Navigating the Health Care Maze
Kimberly Higginbotham was in her last year of graduate school at Howard University when she found a lump in her breast.
At the age of 23, she was told she had breast cancer.
The Howard University Cancer Center
"When I was diagnosed, my mother was there with me," Higginbotham says. "While I had the tears, she had the ears."
Having another person there with her that day and in the rough days that followed was valuable she says.
In remission for 10 years now, Higginbotham has now become a person other newly diagnosed cancer patients can rely on and turn to for help, advice and support.
She is the patient navigation coordinator for the Howard University Cancer Center at Howard University Hospital in northeast Washington, D.C. It is a role she held informally for several years, before the hospital created an official position in September.
As a patient navigator, Higginbotham offers her assistance to patients and their family members, helping them maneuver the morass of the health care system, while coordinating doctors' appointments and follow-up care. She has also helped patients find transportation to and from the hospital, as well as find a meal service.
"When you're diagnosed with cancer and worried about your health, you don't need to be worrying about anything else," she says.
The first patient navigation program was established in 1990 at Harlem Hospital Center by Dr. Harold P. Freeman, who came up with the idea as a way of improving patient's access to timely diagnosis and treatment of cancer. The navigator guides the patient through and around what can often be an overwhelming and confusing process.
"When you get that diagnosis, it's like having a ton of bricks hitting you," says Tasha Tilghman-Bryant, a project associate with C-Change Together, a consortium of the nation's key cancer leaders from the government, business and nonprofit sectors working together to eliminate cancer.
C-Change, based in the District, offers a Cancer Patient Navigation Toolkit and promotes the concept of community-based patient navigation programs.
Left to right, patient navigators, Kimberly Higginbotham and Whitney O'Donnell discuss a patient undergoing cancer treatment with oncology clinical nurse, Linda Robinson at the Howard University Cancer Center at the Howard University Hospital.
"It's helpful to have these navigators who can direct you and say, 'You have the diagnosis, here's where you need to go from here,'" Tilghman-Bryant says.
Whitney O'Donnell, another patient navigator at the Howard University Cancer Center, says it would have been helpful to have someone guiding her through her treatment for Hodgkin's Lymphoma.

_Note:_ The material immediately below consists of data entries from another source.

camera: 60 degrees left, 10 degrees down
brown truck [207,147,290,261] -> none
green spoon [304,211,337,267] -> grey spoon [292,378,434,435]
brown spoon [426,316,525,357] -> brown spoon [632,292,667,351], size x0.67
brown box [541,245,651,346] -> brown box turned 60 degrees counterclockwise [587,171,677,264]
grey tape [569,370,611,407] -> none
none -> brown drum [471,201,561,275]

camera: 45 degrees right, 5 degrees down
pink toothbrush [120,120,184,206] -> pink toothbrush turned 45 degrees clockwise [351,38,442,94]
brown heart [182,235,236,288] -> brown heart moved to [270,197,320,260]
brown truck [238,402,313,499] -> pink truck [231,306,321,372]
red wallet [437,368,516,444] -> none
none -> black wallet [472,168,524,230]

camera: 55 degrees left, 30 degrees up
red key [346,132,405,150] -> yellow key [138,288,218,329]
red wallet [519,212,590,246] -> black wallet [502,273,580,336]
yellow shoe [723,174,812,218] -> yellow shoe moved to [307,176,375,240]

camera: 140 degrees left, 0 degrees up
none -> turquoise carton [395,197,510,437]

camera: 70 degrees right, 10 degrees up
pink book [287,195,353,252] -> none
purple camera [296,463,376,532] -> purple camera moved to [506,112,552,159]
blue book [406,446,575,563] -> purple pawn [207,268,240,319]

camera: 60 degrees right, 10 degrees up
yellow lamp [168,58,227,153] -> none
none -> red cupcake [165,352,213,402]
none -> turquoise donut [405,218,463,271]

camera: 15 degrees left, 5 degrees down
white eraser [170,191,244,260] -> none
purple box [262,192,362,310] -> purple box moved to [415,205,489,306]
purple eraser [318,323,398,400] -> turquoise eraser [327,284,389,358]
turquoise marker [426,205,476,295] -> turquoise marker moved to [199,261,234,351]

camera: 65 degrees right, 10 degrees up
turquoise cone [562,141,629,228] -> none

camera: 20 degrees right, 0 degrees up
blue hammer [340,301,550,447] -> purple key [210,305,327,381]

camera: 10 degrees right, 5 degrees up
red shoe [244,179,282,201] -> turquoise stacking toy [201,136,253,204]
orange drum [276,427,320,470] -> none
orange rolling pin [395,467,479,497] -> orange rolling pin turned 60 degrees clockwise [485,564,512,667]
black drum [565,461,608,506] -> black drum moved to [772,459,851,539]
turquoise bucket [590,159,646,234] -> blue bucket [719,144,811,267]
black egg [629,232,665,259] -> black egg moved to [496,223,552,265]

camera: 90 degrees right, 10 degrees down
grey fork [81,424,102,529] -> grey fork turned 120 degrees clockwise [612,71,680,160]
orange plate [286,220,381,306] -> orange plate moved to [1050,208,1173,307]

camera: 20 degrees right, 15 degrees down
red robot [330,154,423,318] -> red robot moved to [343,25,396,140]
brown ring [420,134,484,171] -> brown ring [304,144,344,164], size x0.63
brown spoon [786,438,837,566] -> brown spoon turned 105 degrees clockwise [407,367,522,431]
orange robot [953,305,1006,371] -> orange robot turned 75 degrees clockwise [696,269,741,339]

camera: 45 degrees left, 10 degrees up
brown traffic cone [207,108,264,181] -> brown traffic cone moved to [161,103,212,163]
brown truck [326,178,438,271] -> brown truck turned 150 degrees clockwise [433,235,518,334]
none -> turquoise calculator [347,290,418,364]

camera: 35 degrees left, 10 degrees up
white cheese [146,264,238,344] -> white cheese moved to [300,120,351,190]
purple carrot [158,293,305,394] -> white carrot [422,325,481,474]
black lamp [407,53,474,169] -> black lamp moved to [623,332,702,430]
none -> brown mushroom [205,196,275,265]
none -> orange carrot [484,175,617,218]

She went through six cycles of chemotherapy and has been in remission for four years.
Having cancer survivors serve as navigators is priceless, says Alice Mahan, administrator for clinical oncology services at Howard Cancer Center.
And the navigators say the work they do to help other cancer patients is rewarding.
"It's just nice to feel I can share my experience and be able to help someone else," says O'Donnell, who joined the Howard University Cancer Center in October.
Higginbotham, who was headed for a career in physical therapy before her breast cancer diagnosis, says she feels like she is more needed as a cancer patient navigator.
"Sometimes God directs us to different places and you don't know why until you get there," she says.